- **Material provided**:
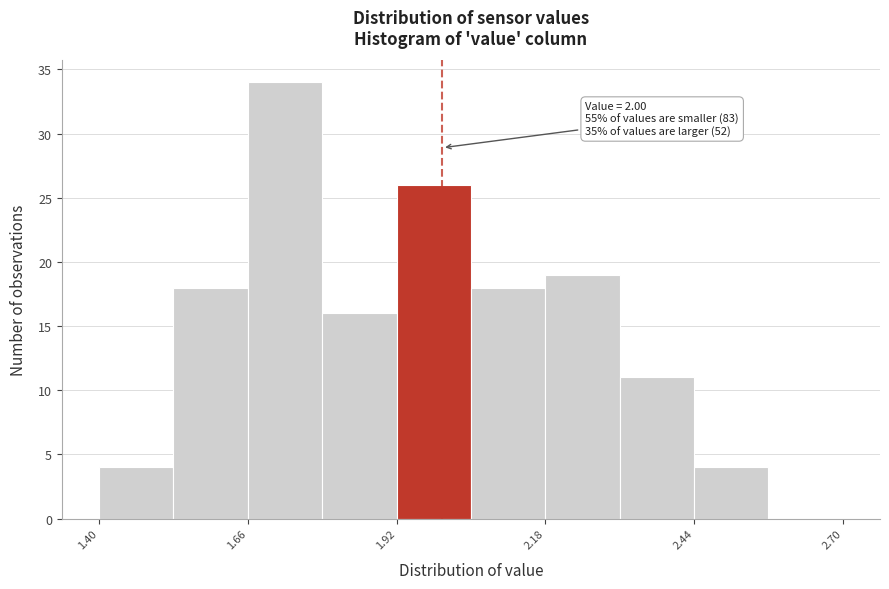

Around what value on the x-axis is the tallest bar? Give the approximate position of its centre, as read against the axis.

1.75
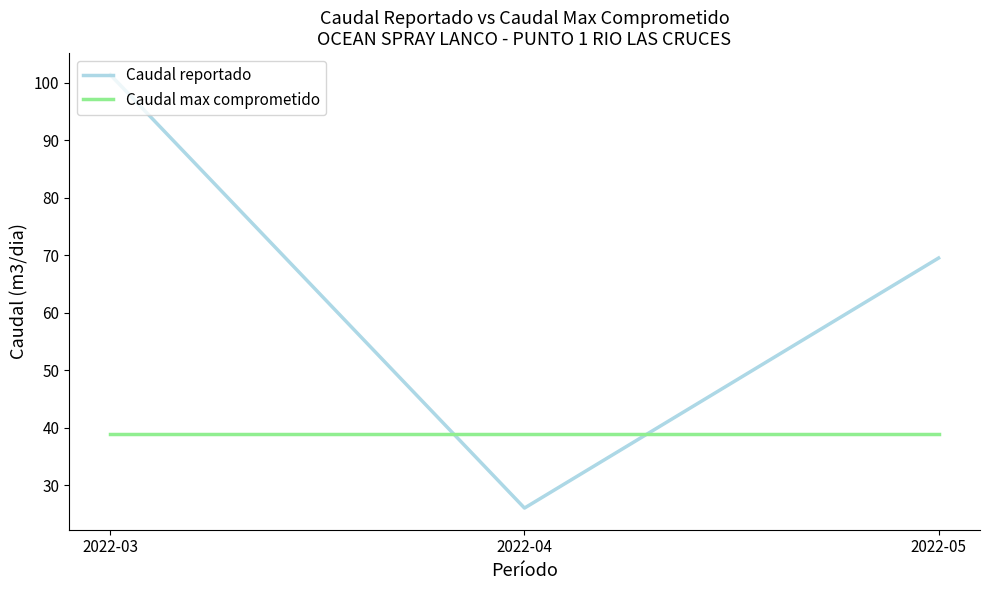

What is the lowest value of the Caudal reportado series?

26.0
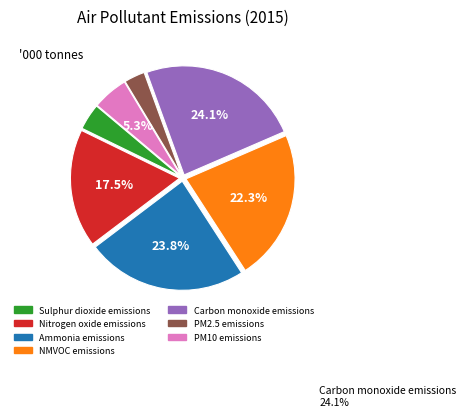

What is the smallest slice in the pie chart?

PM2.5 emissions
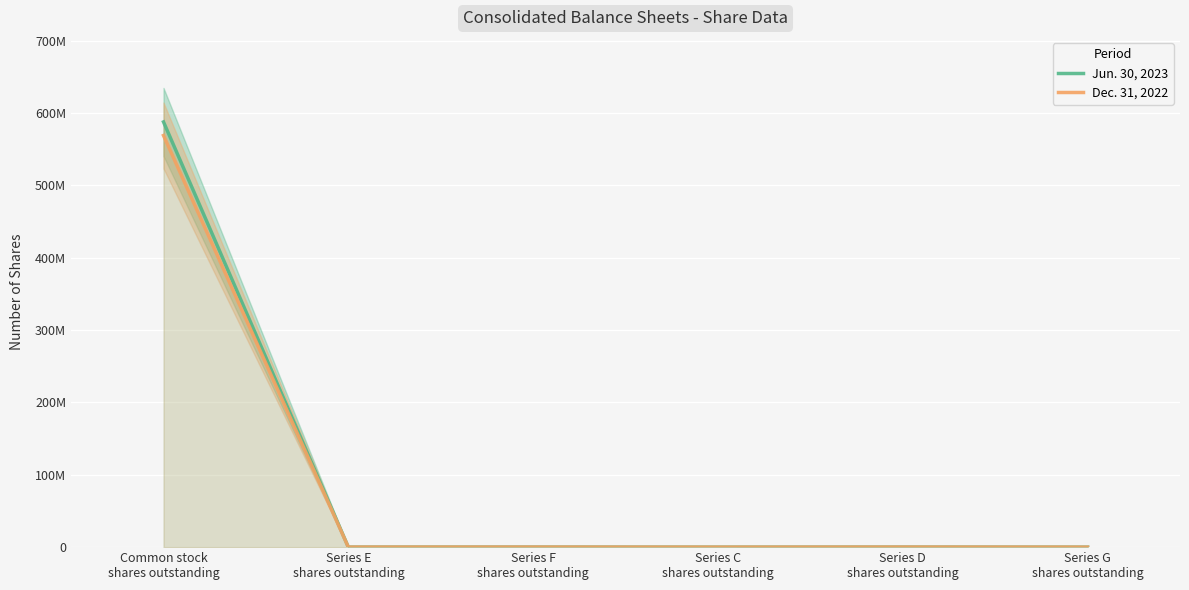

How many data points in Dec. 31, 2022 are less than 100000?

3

- **Exercise**: Recast the records above as a JSON list of strings, one per line, with blank lines dropped and the pictures omitted.

- **Reply to the task**:
[
  "Around what value on the x-axis is the tallest bar? Give the approximate position of its centre, as read against the axis.",
  "1.75",
  "What is the lowest value of the Caudal reportado series?",
  "26.0",
  "What is the smallest slice in the pie chart?",
  "PM2.5 emissions",
  "How many data points in Dec. 31, 2022 are less than 100000?",
  "3"
]